Today at 08:34
President Michael D Higgins has told of how he had a stroke during the health scare which resulted in him being hospitalised in early March.
A statement at the time from the President’s office described his health issue as a “mild transient episode”.
He was taken to hospital on February 29th and stayed there for seven nights.
Mr Higgins said he has been left with some mobility issues after the “form of mild stroke”.
“It didn’t affect any of my cognitive abilities,” he told the Irish Times.
“It affected simply my motor side, which was on the left hand side.
“My left hand is fully back. But the stroke somehow exacerbated stuff that I had in my lower back.”
The President is due to receive further treatment on his back over the next week and described the health scare as “little episode”.
He is currently in Manchester where he received an honorary doctorate yesterday.
He was conferred with an honorary doctorate from his alma mater the University of Manchester, which he said he accepted not just for himself but “for all migrants and for those who study and care for them”.
Mr Higgins studied at the university during the late 1960s, times he described as full of “hope and promise” as he discussed his family links to the city on Tuesday evening.
He was conferred with the Degree of Doctor of Letters honoris causa by the Chancellor of the University of Manchester, Nazir Afzal, in recognition of his contributions to literature and public life.

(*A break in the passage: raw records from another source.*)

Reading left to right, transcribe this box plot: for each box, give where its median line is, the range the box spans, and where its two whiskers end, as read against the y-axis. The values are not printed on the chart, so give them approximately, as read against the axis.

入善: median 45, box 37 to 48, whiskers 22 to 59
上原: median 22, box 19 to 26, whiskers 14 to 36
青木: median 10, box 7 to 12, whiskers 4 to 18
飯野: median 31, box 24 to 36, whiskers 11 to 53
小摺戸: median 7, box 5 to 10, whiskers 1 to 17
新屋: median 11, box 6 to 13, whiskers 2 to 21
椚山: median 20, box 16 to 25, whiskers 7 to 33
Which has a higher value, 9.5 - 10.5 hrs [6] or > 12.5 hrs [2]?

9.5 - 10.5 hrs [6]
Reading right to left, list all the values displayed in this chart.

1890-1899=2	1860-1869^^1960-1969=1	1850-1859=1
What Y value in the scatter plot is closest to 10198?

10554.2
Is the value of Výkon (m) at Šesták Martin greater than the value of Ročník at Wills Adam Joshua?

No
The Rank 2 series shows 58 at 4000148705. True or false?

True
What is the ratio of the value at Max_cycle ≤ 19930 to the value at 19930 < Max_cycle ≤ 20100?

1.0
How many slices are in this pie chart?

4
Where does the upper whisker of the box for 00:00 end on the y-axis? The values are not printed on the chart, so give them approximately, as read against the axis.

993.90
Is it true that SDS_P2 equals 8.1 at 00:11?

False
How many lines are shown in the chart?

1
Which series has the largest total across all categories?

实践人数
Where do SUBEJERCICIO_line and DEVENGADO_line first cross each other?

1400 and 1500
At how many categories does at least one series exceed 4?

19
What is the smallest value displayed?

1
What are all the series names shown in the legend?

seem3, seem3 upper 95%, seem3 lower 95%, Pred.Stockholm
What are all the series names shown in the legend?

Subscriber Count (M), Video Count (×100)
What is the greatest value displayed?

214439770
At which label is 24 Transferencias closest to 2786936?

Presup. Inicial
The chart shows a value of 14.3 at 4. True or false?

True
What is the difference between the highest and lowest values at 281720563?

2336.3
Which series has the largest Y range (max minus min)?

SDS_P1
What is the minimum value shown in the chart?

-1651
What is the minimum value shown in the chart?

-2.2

“This honour that you have bestowed on me has a particularly personal resonance, given my family connections with Manchester,” he told guests at the Whitworth Gallery.
“My two sisters came to Manchester in the late 1950s and married and reared their families here. This was followed by my experience as a postgraduate student at this University in the late 1960s, which were times of hope and promise in so many parts of the world.”
Mr Higgins paid tribute to those who have researched and documented the Irish connection to the city, telling those gathered about the many Irish who “lived and died” building the Manchester Shipping Canal.